Wednesday, August 9, 2017: 8:00 AM-11:30 AM
Portland Blrm 252, Oregon Convention Center
Deanna H. Olson, USDA Forest Service, Pacific Northwest Research Station
Beatrice Van Horne, US Forest Service
Borys Tkacz, US Forest Service
Close your eyes while standing in a mature forest along the North Pacific coast of North America and you may feel the soft moss, smell a nearby cedar, and hear the trembling song of a wren. You would sense the presence of tall and stately conifers nearby, and perhaps the wind lifting their rain-heavy branches. Coniferous forests of the North Pacific coast of North America have an air of permanence where they remain intact, yet recent and future changes threaten their ecological integrity and human sustainability.
This symposium distills the elements of the altered human-forest ecosystem of the Pacific Northwest, which is being echoed in forests and other ecosystems worldwide. As people’s reliance on natural resources grows, natural systems fragment, ecological resilience becomes tested, and we are faced with daunting challenges of managing to sustain diverse ecosystem services for human well-being. The accelerating pace of socioeconomic and ecological changes are evident in northwest forests, with tomorrow’s ecosystem being minted from today’s management decisions. Rigid past policies are insufficiently responsive to scientific findings and social concerns, and the resulting bifurcated landscape is considered by many to be neither ecologically nor economically sustainable. New approaches are needed to withstand emerging challenges from climate and related changes.

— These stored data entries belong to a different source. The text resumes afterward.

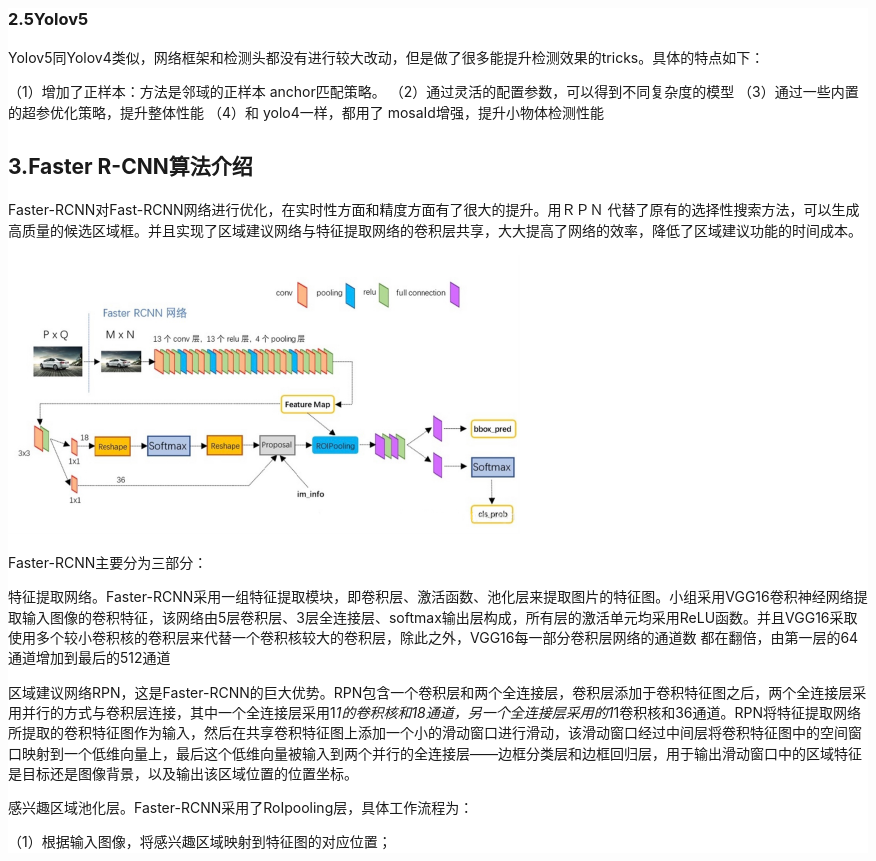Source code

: ### 2.5Yolov5

Yolov5同Yolov4类似，网络框架和检测头都没有进行较大改动，但是做了很多能提升检测效果的tricks。具体的特点如下：

（1）增加了正样本：方法是邻琙的正样本 anchor匹配策略。
（2）通过灵活的配置参数，可以得到不同复杂度的模型
（3）通过一些内置的超参优化策略，提升整体性能
（4）和 yolo4一样，都用了 mosaId增强，提升小物体检测性能

## 3.Faster R-CNN算法介绍

Faster-RCNN对Fast-RCNN网络进行优化，在实时性方面和精度方面有了很大的提升。用ＲＰＮ 代替了原有的选择性搜索方法，可以生成高质量的候选区域框。并且实现了区域建议网络与特征提取网络的卷积层共享，大大提高了网络的效率，降低了区域建议功能的时间成本。

<img src="./images/19.png" alt="19" style="zoom: 50%;" />

Faster-RCNN主要分为三部分：

特征提取网络。Faster-RCNN采用一组特征提取模块，即卷积层、激活函数、池化层来提取图片的特征图。小组采用VGG16卷积神经网络提取输入图像的卷积特征，该网络由5层卷积层、3层全连接层、softmax输出层构成，所有层的激活单元均采用ReLU函数。并且VGG16采取使用多个较小卷积核的卷积层来代替一个卷积核较大的卷积层，除此之外，VGG16每一部分卷积层网络的通道数 都在翻倍，由第一层的64通道增加到最后的512通道

区域建议网络RPN，这是Faster-RCNN的巨大优势。RPN包含一个卷积层和两个全连接层，卷积层添加于卷积特征图之后，两个全连接层采用并行的方式与卷积层连接，其中一个全连接层采用1*1的卷积核和18通道，另一个全连接层采用的1*1卷积核和36通道。RPN将特征提取网络所提取的卷积特征图作为输入，然后在共享卷积特征图上添加一个小的滑动窗口进行滑动，该滑动窗口经过中间层将卷积特征图中的空间窗口映射到一个低维向量上，最后这个低维向量被输入到两个并行的全连接层——边框分类层和边框回归层，用于输出滑动窗口中的区域特征是目标还是图像背景，以及输出该区域位置的位置坐标。

感兴趣区域池化层。Faster-RCNN采用了RoIpooling层，具体工作流程为：

（1）根据输入图像，将感兴趣区域映射到特征图的对应位置；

Our new book People, Forests, and Change (Olson and Van Horne, Eds., Island Press) explores the social, physical, and biological sciences of change in these forests. In this session, we focus on six key topics. First, the human-forest ecosystem arises from millennia of natural disturbances framing historic forest ecological dynamics. Second, the human signature on these forests has been both subtle and bold; today we desire a broad range of services including biodiversity, fiber, water, and wild places. Third, full-throttle scientific advances for the last 20-30 years have been addressing novel forest management approaches and effects on productivity, carbon, biodiversity, aquatic-riparian zones, and forest ecosystems at large spatial scales. Fourth, climate-smart management strategies for forest resilience are under development. Fifth, next-generation forest products rely on small trees and diverse tree species, which is changing markets and socioeconomic feedbacks for services. Altogether, a pivot point is being reached where reconciliation of the myriad disturbances molding today’s forest ecosystem warrant a new blueprint for a sustainable future. Collaborative governance structures could enhance landscape connectivity for biodiversity on the brink, economic growth for impoverished rural communities, and wood production for society.